▶ _Brief_
Continue the passage comparing Mr. Jones with Napoleon, starting after its final sentence.

▶ _Selection_
** BEGIN **
I would suggest that they are identical, at least in performance.  Mr. Jones makes no pretense of creating a better world, a new social order, for the animals.  He is a capitalist.  He takes care of the animals when it is to his advantage.  The animals seem OK with this until the speech of the Old Major.

Napoleon, on the other hand, is one of them.  He uses the idealism of the Old Major to convince the animals that there is something better for them and that he can deliver it to them.  In this way, he is worse than Jones who made no pretext of improving the lot of the animals.  In fact, he creates and entire class of leeches that live off the work of the rest of the animals.

Give me Jones.  At least we know what we're getting.
** END **
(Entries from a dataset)
** BEGIN **
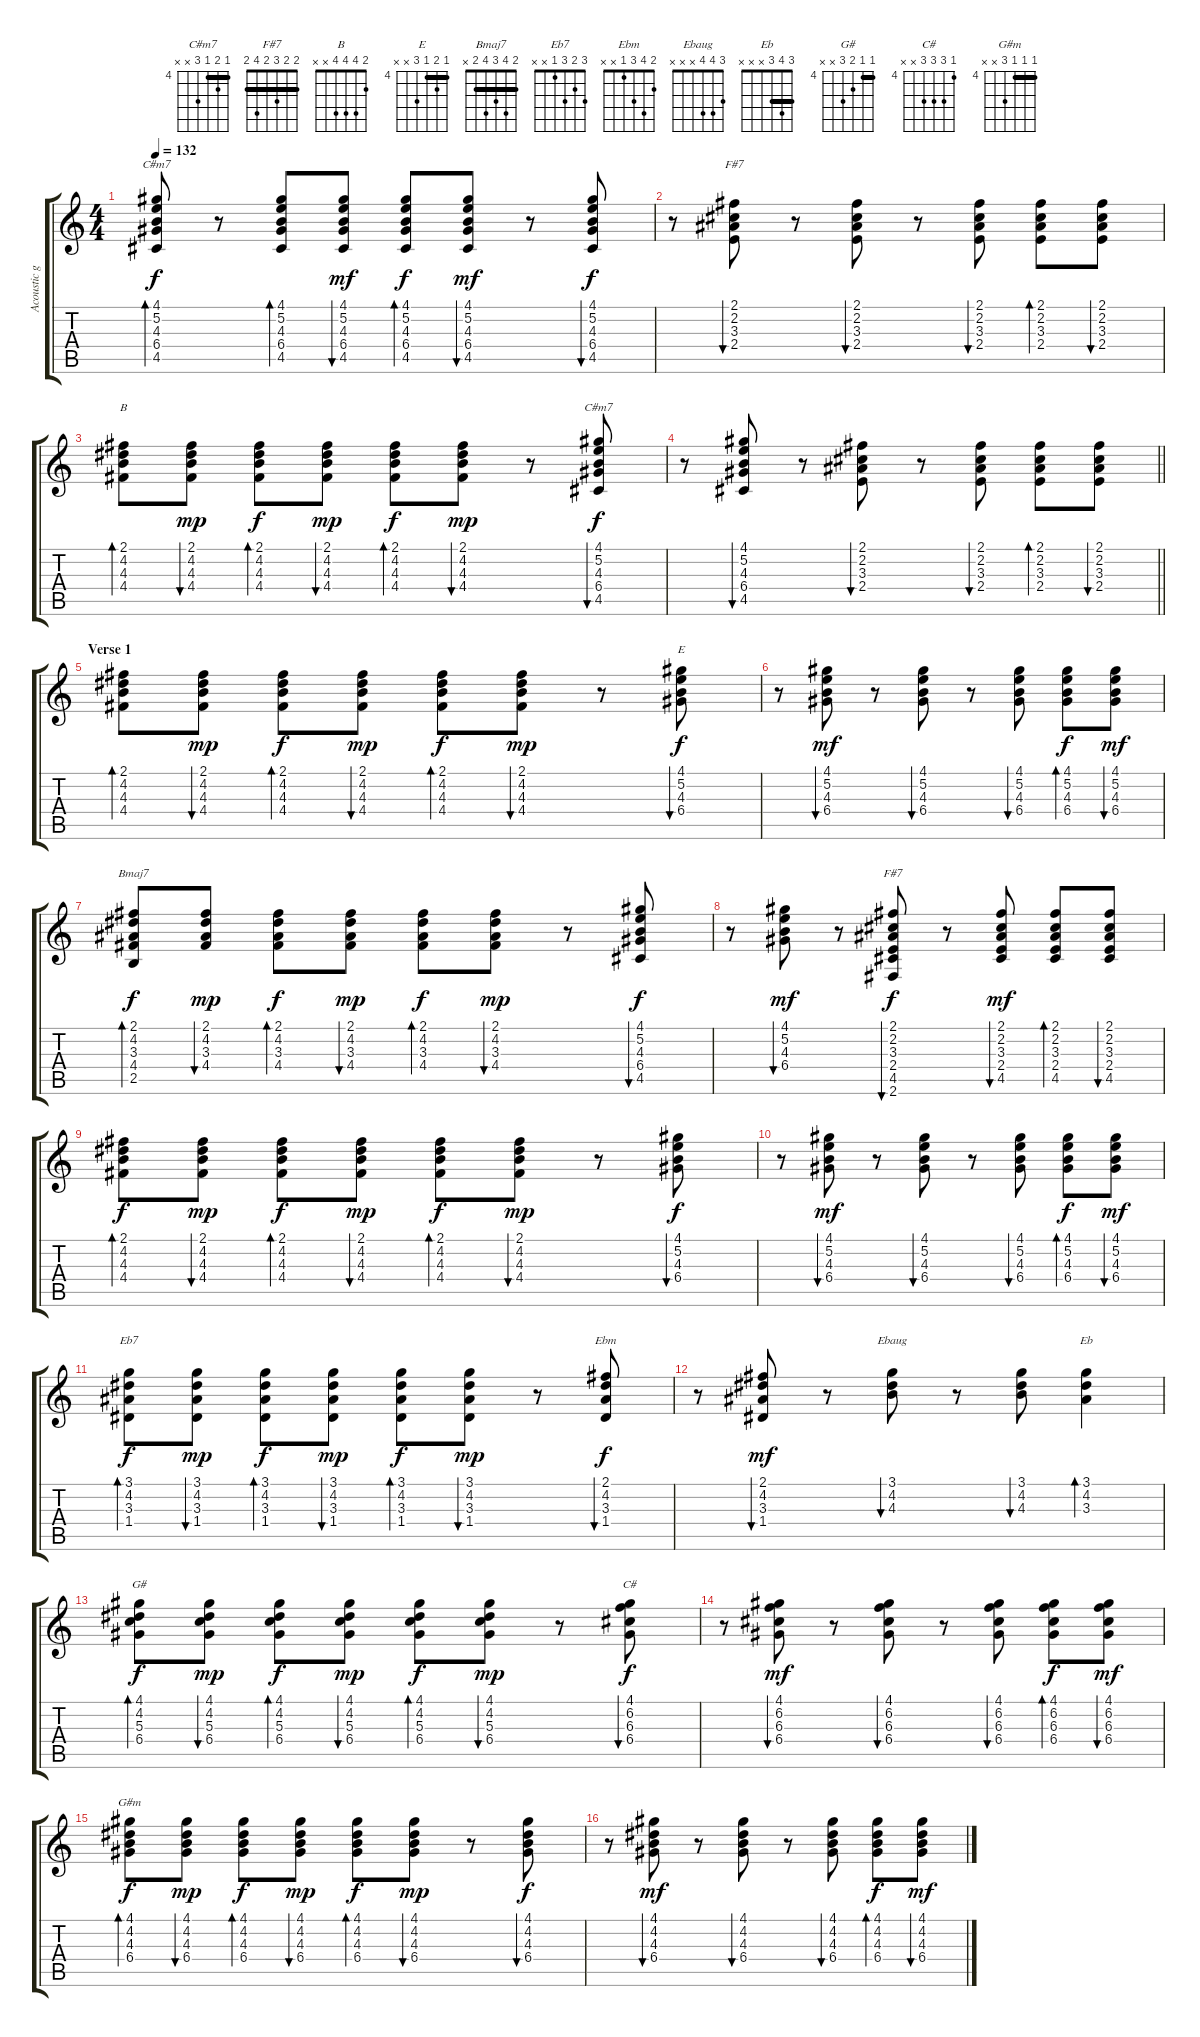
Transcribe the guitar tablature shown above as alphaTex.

\track ("Acoustic guitar" "Acoustic g") {instrument acousticguitarnylon}
\staff {score tabs}
\tuning (E4 B3 G3 D3 A2 E2) {hide}
\chord ("C#m7" 4 5 4 6 4 x) {firstfret 4 barre 4}
\chord ("F#7" 2 2 3 2 x x) {barre 2}
\chord ("B" 2 4 4 4 x x)
\chord ("C#m7" 4 5 4 6 x x) {firstfret 4 barre 4}
\chord ("E" 4 5 4 6 x x) {firstfret 4 barre 4}
\chord ("Bmaj7" 2 4 3 4 2 x) {barre 2}
\chord ("F#7" 2 2 3 2 4 2) {barre 2}
\chord ("Eb7" 3 2 3 1 x x) {barre 1}
\chord ("Ebm" 2 4 3 1 x x) {barre 1}
\chord ("Ebaug" 3 4 4 x x x)
\chord ("Eb" 3 4 3 x x x) {barre 3}
\chord ("G#" 4 4 5 6 x x) {firstfret 4 barre 4}
\chord ("C#" 4 6 6 6 x x) {firstfret 4}
\chord ("G#m" 4 4 4 6 x x) {firstfret 4 barre 4}
\ts (4 4)
\tempo 132
\clef g2
\ks c
(4.1 5.2 4.3 6.4 4.5).8{bd 60 ch "C#m7" dy f} r.8 (4.1 5.2 4.3 6.4 4.5).8{bd 60} (4.1 5.2 4.3 6.4 4.5).8{bu 60 dy mf} (4.1 5.2 4.3 6.4 4.5).8{bd 60 dy f} (4.1 5.2 4.3 6.4 4.5).8{bu 60 dy mf} r.8 (4.1 5.2 4.3 6.4 4.5).8{bu 60 dy f} |
r.8 (2.1 2.2 3.3 2.4).8{bu 60 ch "F#7"} r.8 (2.1 2.2 3.3 2.4).8{bu 60} r.8 (2.1 2.2 3.3 2.4).8{bu 60} (2.1 2.2 3.3 2.4).8{bd 60} (2.1 2.2 3.3 2.4).8{bu 60} |
(2.1 4.2 4.3 4.4).8{bd 60 ch "B"} (2.1 4.2 4.3 4.4).8{bu 60 dy mp} (2.1 4.2 4.3 4.4).8{bd 60 dy f} (2.1 4.2 4.3 4.4).8{bu 60 dy mp} (2.1 4.2 4.3 4.4).8{bd 60 dy f} (2.1 4.2 4.3 4.4).8{bu 60 dy mp} r.8 (4.1 5.2 4.3 6.4 4.5).8{bu 60 ch "C#m7" dy f} |
\barLineRight lightlight
r.8 (4.1 5.2 4.3 6.4 4.5).8{bu 60} r.8 (2.1 2.2 3.3 2.4).8{bu 60} r.8 (2.1 2.2 3.3 2.4).8{bu 60} (2.1 2.2 3.3 2.4).8{bd 60} (2.1 2.2 3.3 2.4).8{bu 60} |
\section ("" "Verse 1")
(2.1 4.2 4.3 4.4).8{bd 60} (2.1 4.2 4.3 4.4).8{bu 60 dy mp} (2.1 4.2 4.3 4.4).8{bd 60 dy f} (2.1 4.2 4.3 4.4).8{bu 60 dy mp} (2.1 4.2 4.3 4.4).8{bd 60 dy f} (2.1 4.2 4.3 4.4).8{bu 60 dy mp} r.8 (4.1 5.2 4.3 6.4).8{bu 60 ch "E" dy f} |
r.8 (4.1 5.2 4.3 6.4).8{bu 60 dy mf} r.8 (4.1 5.2 4.3 6.4).8{bu 60} r.8 (4.1 5.2 4.3 6.4).8{bu 60} (4.1 5.2 4.3 6.4).8{bd 60 dy f} (4.1 5.2 4.3 6.4).8{bu 60 dy mf} |
(2.1 4.2 3.3 4.4 2.5).8{bd 60 ch "Bmaj7" dy f} (2.1 4.2 3.3 4.4).8{bu 60 dy mp} (2.1 4.2 3.3 4.4).8{bd 60 dy f} (2.1 4.2 3.3 4.4).8{bu 60 dy mp} (2.1 4.2 3.3 4.4).8{bd 60 dy f} (2.1 4.2 3.3 4.4).8{bu 60 dy mp} r.8 (4.1 5.2 4.3 6.4 4.5).8{bu 60 dy f} |
r.8 (4.1 5.2 4.3 6.4).8{bu 60 dy mf} r.8 (2.1 2.2 3.3 2.4 4.5 2.6).8{bu 60 ch "F#7" dy f} r.8 (2.1 2.2 3.3 2.4 4.5).8{bu 60 dy mf} (2.1 2.2 3.3 2.4 4.5).8{bd 60} (2.1 2.2 3.3 2.4 4.5).8{bu 60} |
(2.1 4.2 4.3 4.4).8{bd 60 dy f} (2.1 4.2 4.3 4.4).8{bu 60 dy mp} (2.1 4.2 4.3 4.4).8{bd 60 dy f} (2.1 4.2 4.3 4.4).8{bu 60 dy mp} (2.1 4.2 4.3 4.4).8{bd 60 dy f} (2.1 4.2 4.3 4.4).8{bu 60 dy mp} r.8 (4.1 5.2 4.3 6.4).8{bu 60 dy f} |
r.8 (4.1 5.2 4.3 6.4).8{bu 60 dy mf} r.8 (4.1 5.2 4.3 6.4).8{bu 60} r.8 (4.1 5.2 4.3 6.4).8{bu 60} (4.1 5.2 4.3 6.4).8{bd 60 dy f} (4.1 5.2 4.3 6.4).8{bu 60 dy mf} |
(3.1 4.2 3.3 1.4).8{bd 60 ch "Eb7" dy f} (3.1 4.2 3.3 1.4).8{bu 60 dy mp} (3.1 4.2 3.3 1.4).8{bd 60 dy f} (3.1 4.2 3.3 1.4).8{bu 60 dy mp} (3.1 4.2 3.3 1.4).8{bd 60 dy f} (3.1 4.2 3.3 1.4).8{bu 60 dy mp} r.8 (2.1 4.2 3.3 1.4).8{bu 60 ch "Ebm" dy f} |
r.8 (2.1 4.2 3.3 1.4).8{bu 60 dy mf} r.8 (3.1 4.2 4.3).8{bu 60 ch "Ebaug"} r.8 (3.1 4.2 4.3).8{bu 60} (3.1 4.2 3.3).4{bd 60 ch "Eb"} |
(4.1 4.2 5.3 6.4).8{bd 60 ch "G#" dy f} (4.1 4.2 5.3 6.4).8{bu 60 dy mp} (4.1 4.2 5.3 6.4).8{bd 60 dy f} (4.1 4.2 5.3 6.4).8{bu 60 dy mp} (4.1 4.2 5.3 6.4).8{bd 60 dy f} (4.1 4.2 5.3 6.4).8{bu 60 dy mp} r.8 (4.1 6.2 6.3 6.4).8{bu 60 ch "C#" dy f} |
r.8 (4.1 6.2 6.3 6.4).8{bu 60 dy mf} r.8 (4.1 6.2 6.3 6.4).8{bu 60} r.8 (4.1 6.2 6.3 6.4).8{bu 60} (4.1 6.2 6.3 6.4).8{bd 60 dy f} (4.1 6.2 6.3 6.4).8{bu 60 dy mf} |
(4.1 4.2 4.3 6.4).8{bd 60 ch "G#m" dy f} (4.1 4.2 4.3 6.4).8{bu 60 dy mp} (4.1 4.2 4.3 6.4).8{bd 60 dy f} (4.1 4.2 4.3 6.4).8{bu 60 dy mp} (4.1 4.2 4.3 6.4).8{bd 60 dy f} (4.1 4.2 4.3 6.4).8{bu 60 dy mp} r.8 (4.1 4.2 4.3 6.4).8{bu 60 dy f} |
r.8 (4.1 4.2 4.3 6.4).8{bu 60 dy mf} r.8 (4.1 4.2 4.3 6.4).8{bu 60} r.8 (4.1 4.2 4.3 6.4).8{bu 60} (4.1 4.2 4.3 6.4).8{bd 60 dy f} (4.1 4.2 4.3 6.4).8{bu 60 dy mf}
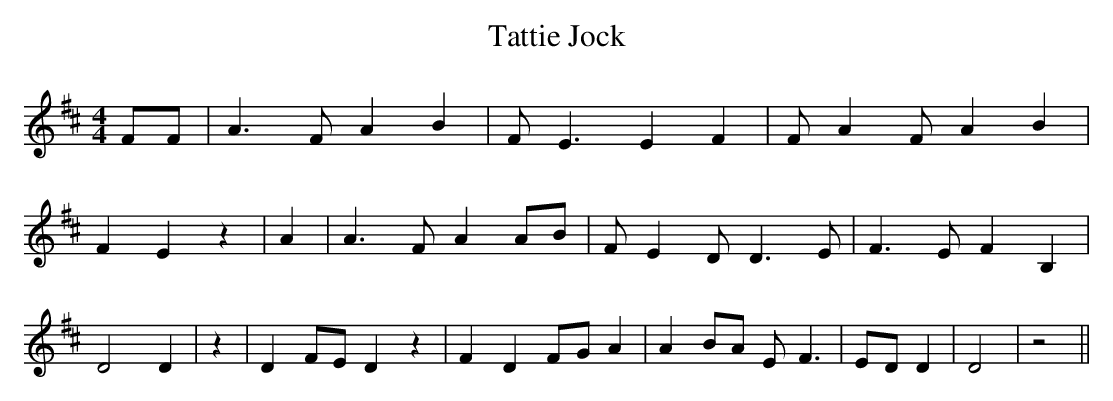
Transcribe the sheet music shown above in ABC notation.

X:1
T:Tattie Jock
M:4/4
L:1/4
K:D
 F/2F/2| A3/2 F/2 A B| F/2 E3/2 E F| F/2- A F/2 A B| F E z| A| A3/2 F/2 A A/2B/2|\
 F/2- E D/2 D3/2 E/2| F3/2 E/2 F B,| D2 D| z| D F/2E/2 D z| F DF/2-G/2 A|\
 A B/2A/2 E/2- F3/2|E/2-D/2 D| D2| z2||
** END **
▶ _The reply_
dalepowell1962 eNotes educator| Certified Educator

The similarities in Napoleoen, the pig, and Mr. Jones are many.  They both run the farm from a totalitarian point of view.  They give the animals only the bare rations that need to stay alive.  The dogs are the constant companion of both and serve them unquestionably.

The differences come in terms of gradualism.  Napoleon has to gradually wipe away memories of what was promised to the animals after Old Major's speech and the revolution.  Jones did not this; he never pretended to be equal to the the animals.  The pigs are a little different by changing the meaning of the word equal with the oxymoron:''All animals are equal , but some are more equal than others."